Realizzato nel 2017, “La fuga” racconta una storia sempre attuale e realistica – in parte autobiografica – di una bambina undicenne, curiosa e vivace, che vive in una situazione familiare complessa, segnata dalla depressione cronica della madre e dalle continue incomprensioni e difficoltà di comunicazione con il padre. Silvia ha il grande desiderio di visitare Roma ma in famiglia resta sempre inascoltata e, capendo che nessuno le permetterà di realizzare il suo sogno, decide di scappare verso la città eterna.

“Volevo raccontarla dal punto di vista della ragazzina – dichiara l’autrice fiorentina, diplomata in Film e Televisione alla Tisch School of the Arts della New York University -, che con questa fuga vuole riprendersi la sua vita, e del suo incontro con una coetanea di una cultura completamente diversa”.

“E’ un soggetto pieno di spunti e di cose interessanti – ribatte Nigro -, a me il ruolo di marito presente ma in realtà assente, di una moglie affetta da una forma di depressione molto grande che non riesce a capire e con un senso di colpa immediato proprio perché non riesce a capire il suo malessere. Mi piaceva molto questa storia attuale e complessa”.

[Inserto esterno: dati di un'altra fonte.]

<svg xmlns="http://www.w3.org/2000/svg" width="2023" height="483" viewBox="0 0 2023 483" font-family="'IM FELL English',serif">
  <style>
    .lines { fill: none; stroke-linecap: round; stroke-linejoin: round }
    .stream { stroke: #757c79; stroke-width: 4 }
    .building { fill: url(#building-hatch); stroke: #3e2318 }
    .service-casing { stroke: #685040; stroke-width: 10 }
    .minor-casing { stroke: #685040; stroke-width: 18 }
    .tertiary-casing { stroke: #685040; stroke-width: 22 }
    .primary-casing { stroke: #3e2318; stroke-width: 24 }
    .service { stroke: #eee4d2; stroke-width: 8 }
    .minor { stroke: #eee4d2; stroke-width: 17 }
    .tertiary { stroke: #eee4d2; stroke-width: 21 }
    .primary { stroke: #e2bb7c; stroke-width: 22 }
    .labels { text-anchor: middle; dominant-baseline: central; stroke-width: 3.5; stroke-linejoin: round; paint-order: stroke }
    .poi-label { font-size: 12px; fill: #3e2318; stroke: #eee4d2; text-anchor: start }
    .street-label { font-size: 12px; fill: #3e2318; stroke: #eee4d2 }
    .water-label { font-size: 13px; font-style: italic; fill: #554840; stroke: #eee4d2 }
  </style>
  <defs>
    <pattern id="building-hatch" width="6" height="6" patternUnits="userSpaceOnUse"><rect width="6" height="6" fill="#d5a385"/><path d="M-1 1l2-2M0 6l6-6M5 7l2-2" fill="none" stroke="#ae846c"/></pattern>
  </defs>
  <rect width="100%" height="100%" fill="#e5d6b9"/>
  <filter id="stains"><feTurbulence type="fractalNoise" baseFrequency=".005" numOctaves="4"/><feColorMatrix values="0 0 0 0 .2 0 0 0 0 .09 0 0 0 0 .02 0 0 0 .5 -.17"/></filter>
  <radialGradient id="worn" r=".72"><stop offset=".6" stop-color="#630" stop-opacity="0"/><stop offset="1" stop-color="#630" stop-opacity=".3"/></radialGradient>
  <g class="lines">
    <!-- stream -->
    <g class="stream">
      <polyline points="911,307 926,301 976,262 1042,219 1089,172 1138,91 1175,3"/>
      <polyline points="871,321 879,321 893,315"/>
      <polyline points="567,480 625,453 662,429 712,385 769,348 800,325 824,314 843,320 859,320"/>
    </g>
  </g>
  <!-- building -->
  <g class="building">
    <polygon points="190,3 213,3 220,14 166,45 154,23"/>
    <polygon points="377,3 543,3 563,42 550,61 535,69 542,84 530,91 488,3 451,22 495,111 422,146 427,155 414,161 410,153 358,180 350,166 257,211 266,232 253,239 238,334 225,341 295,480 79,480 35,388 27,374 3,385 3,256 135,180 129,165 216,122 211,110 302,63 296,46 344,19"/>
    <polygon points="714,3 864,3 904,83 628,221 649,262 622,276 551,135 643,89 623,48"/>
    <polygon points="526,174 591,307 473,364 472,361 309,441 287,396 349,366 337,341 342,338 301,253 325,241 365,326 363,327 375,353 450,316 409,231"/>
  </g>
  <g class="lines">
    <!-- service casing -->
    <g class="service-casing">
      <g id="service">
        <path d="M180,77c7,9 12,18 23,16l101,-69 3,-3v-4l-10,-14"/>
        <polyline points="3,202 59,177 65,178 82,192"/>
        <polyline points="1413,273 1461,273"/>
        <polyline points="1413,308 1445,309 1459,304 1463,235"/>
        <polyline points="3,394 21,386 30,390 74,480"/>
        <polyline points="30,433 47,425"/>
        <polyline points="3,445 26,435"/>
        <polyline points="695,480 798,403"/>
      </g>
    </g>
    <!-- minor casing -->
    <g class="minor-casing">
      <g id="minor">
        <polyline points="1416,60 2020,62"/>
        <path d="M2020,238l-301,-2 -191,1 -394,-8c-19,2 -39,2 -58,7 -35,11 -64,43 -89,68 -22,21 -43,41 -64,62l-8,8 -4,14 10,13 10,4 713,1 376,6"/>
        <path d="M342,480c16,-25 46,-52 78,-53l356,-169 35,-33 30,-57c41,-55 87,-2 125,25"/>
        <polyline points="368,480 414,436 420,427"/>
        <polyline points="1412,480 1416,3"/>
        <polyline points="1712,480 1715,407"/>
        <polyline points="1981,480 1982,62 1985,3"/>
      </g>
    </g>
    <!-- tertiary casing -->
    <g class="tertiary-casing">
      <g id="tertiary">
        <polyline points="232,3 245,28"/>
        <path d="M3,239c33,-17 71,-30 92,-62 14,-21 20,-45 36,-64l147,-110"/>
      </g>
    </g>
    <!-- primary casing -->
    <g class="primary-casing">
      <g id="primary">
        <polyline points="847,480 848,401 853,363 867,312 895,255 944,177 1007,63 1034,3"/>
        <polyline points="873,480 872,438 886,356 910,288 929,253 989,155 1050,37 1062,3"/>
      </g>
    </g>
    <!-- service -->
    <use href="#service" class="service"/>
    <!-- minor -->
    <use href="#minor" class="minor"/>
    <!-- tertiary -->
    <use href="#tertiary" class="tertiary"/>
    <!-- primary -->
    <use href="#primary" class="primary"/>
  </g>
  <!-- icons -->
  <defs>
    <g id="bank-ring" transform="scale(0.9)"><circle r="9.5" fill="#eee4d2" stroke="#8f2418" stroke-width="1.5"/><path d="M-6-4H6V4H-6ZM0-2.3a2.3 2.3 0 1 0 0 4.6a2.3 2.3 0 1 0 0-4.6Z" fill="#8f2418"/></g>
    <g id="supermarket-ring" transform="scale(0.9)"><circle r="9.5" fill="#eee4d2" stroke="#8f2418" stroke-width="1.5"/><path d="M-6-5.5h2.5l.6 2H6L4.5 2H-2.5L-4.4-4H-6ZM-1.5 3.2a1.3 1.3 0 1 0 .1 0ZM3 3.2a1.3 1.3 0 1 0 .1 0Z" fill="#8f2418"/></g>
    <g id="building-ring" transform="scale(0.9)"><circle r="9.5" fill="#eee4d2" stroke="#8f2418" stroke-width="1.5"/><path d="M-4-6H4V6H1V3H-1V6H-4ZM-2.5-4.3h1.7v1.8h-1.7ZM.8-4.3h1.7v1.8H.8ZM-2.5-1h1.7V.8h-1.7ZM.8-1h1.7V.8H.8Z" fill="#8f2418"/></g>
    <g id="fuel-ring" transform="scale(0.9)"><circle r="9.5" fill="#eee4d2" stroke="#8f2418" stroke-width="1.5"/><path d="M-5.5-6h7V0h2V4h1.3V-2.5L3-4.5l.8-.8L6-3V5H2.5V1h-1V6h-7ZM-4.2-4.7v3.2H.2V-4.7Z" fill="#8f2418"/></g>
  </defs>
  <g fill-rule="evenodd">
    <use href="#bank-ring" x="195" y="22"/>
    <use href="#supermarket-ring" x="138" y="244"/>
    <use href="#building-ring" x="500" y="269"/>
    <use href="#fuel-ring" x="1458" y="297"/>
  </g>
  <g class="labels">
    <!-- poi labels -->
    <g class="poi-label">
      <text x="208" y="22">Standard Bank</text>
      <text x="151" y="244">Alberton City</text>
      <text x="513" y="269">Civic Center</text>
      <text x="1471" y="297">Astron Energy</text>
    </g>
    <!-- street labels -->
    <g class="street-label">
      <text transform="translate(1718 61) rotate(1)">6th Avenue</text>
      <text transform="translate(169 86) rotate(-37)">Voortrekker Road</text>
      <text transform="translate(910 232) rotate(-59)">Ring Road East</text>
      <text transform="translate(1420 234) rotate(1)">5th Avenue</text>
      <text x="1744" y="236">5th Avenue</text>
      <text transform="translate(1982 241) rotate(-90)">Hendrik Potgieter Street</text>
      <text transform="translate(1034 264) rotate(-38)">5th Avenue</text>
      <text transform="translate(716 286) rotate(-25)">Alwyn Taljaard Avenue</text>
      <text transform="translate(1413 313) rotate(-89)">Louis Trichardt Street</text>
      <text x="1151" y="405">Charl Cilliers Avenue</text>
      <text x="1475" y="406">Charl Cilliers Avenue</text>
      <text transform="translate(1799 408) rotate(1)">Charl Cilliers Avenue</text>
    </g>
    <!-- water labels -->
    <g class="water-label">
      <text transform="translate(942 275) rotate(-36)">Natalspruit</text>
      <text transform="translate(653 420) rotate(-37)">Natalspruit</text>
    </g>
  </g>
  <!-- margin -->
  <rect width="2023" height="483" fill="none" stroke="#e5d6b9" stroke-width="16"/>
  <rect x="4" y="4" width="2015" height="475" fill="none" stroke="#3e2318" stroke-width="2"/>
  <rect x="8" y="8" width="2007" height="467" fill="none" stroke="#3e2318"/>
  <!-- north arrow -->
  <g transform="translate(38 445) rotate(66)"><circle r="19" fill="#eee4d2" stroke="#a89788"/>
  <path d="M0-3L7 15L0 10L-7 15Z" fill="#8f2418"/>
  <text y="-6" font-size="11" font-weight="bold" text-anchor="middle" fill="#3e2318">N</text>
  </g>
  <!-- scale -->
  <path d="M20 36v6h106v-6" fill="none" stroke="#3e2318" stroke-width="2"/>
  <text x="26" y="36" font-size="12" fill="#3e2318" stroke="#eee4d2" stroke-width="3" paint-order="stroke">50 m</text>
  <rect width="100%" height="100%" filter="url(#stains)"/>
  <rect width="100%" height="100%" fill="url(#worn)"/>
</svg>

“Avendo interpretato in questo periodo il ruolo di tre madri – dichiara Finocchiaro -, dovevo vedere e sentire in me il suo viaggio agli inferi, alle prese con una depressione curata con psicofarmaci, ma che non la fa muovere né vivere, perciò la figlia decide la fuga”.

“Ammiro tantissimo loro – riprende la Vannucchi che ha lavorato, come assistente di David Chase, nella serie tivù ‘I Soprano’ – perché sono riusciti ad esprimere al meglio una storia così personale in cui stavo rivivendo la mia infanzia. Donatella ha avuto il grande coraggio di abbandonarsi nei meandri oscuri del personaggio, e la sua è stata un’immersione senza freni”.

“Lisa Andreozzi l’ho scelta fra quattrocento ragazzine viste fra Roma e Firenze, anche se lei fa teatro fin dai 4 anni, ha superato diversi provini dov’è venuto fuori un grande carisma e, quando abbiamo girato, aveva proprio 11 anni”.

“Insieme al direttore della fotografia (Vladan Radovic ndr.) abbiamo fatto moltissime ricerche nei campi Rom, ma cercavo ma non trovavo la ragazzina giusta finché una sera ho incontrato, nello stesso campo dove avrei girato, una bambina che sembrava arrabbiata  e non aveva mai recitato”.

“Per noi la cosa più importante – dichiara  il produttore, co-sceneggiatore e partner Michael King – è girare in posti veri, e l’idea era di filmare qui a Roma nello stesso modo”.

“La mia vicenda personale – conclude la regista – andò così: il viaggio fino all’arrivo a Roma è vero, però mio padre aveva telefonato ai miei zii che mi aspettavano alla stazione Termini. Avevo allora 10 anni e anche la vicenda con la signora sul treno è vera. Il resto è immaginario ma credibile”.